Cleaning and preliminary analysis of state drug price data, to show variations in drug prices across different states.
Created for the 2019 Triangle Health Innovation Challenge (THInC), a medical hackathon hosted by Duke University.
- State Drug Utilization Data (SDUD), which documents the Medicaid Drug Rebate Program's reimbursements to drug manufacturers who dispense prescription drugs to Medicaid patients.
- National Average Drug Acquisition Cost (NADAC), which posts weekly average acquisition costs of prescription drugs as reported by pharmacy surveys.

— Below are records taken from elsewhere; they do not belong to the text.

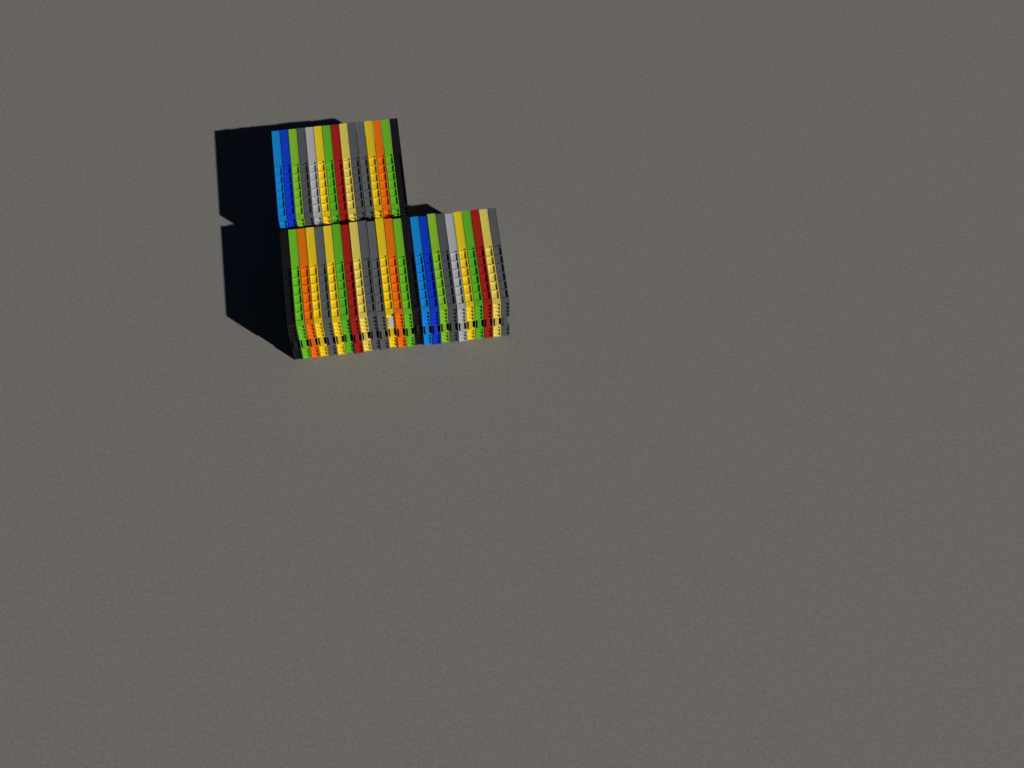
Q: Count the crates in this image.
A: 40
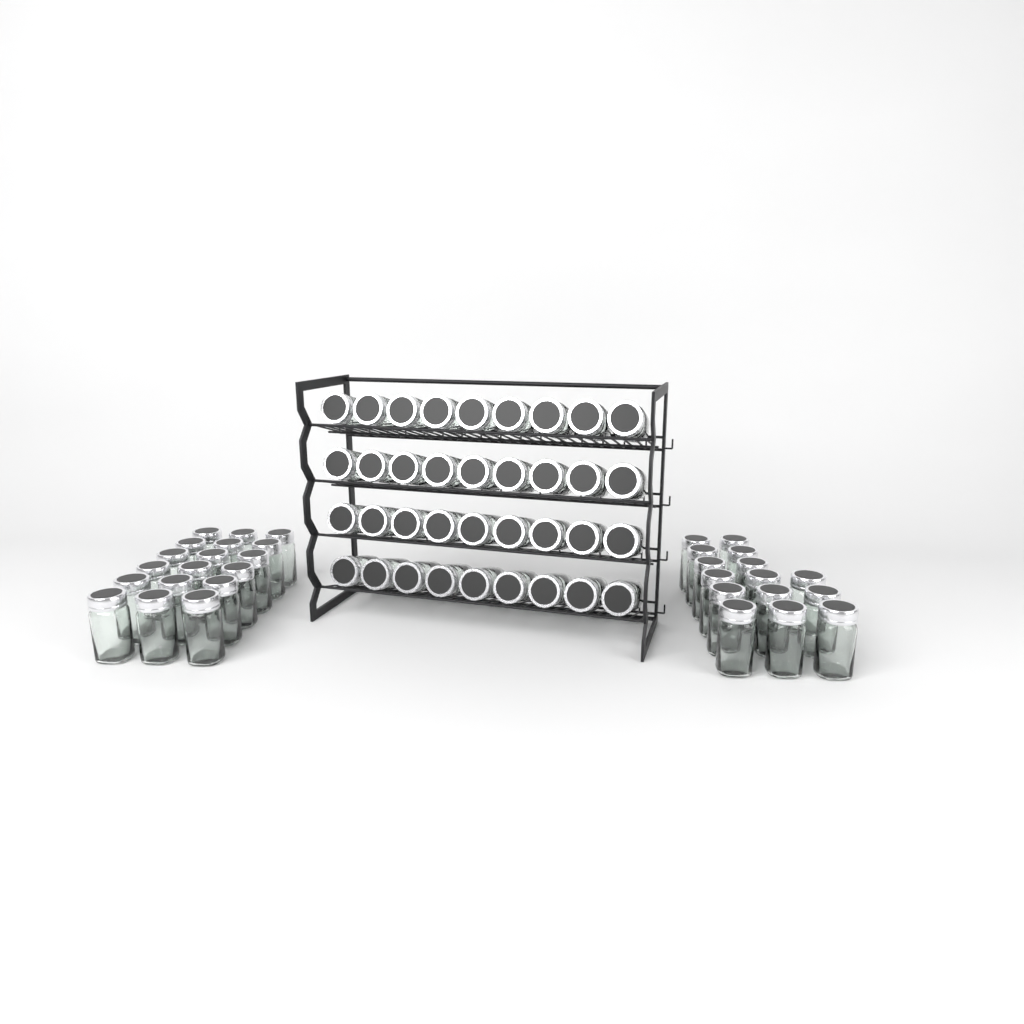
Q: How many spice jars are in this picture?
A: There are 69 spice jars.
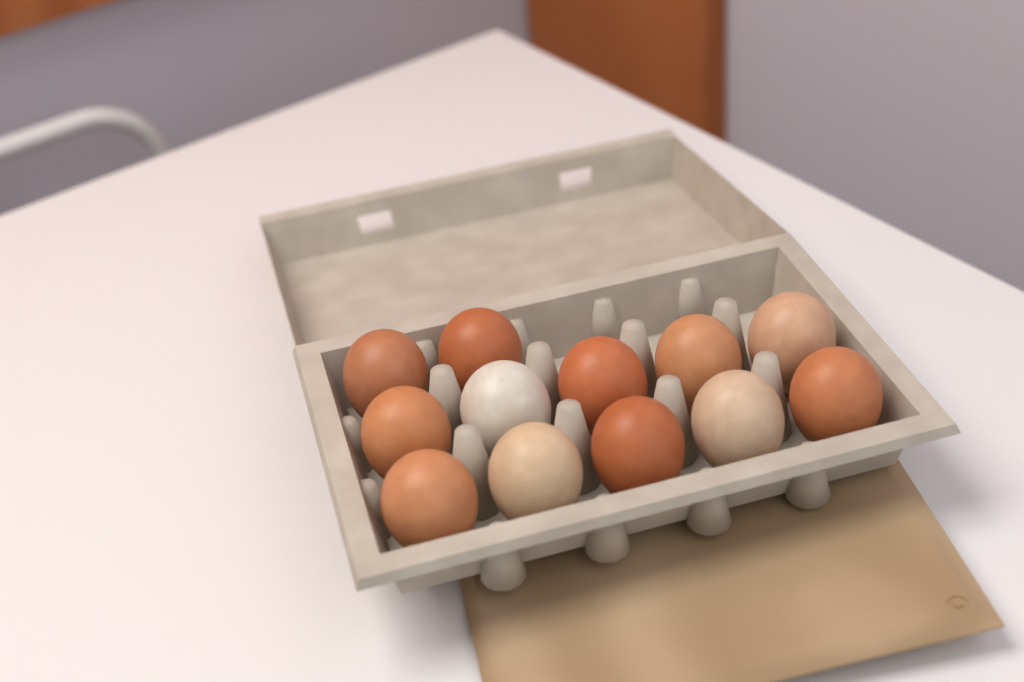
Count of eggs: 12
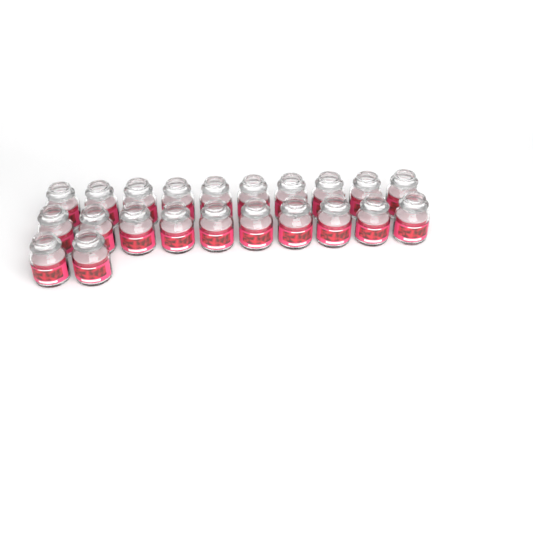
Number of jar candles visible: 22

- Reformat all columns and clean all drug names.
- Remove redacted entries from the SDUD dataset.
- Consolidate the SDUD dataset so that each drug corresponds to a single row.
- Consolidate the NADAC dataset to include only the most recent prices.
- Merge the SDUD prices with the NADAC drug descriptions.
- Sort the dataset.
- Remove outliers (distance from median ≥ 4σ) that were likely from mis-entered entries.
- Identify drugs with the largest price differences between states.
- Identify the top 5 drugs with the largest interstate price variations: Stelara, Neulasta, Simponi, Avonex, and Lupron Depot.
- Compare the highest-priced state with the lowest-priced for each drug.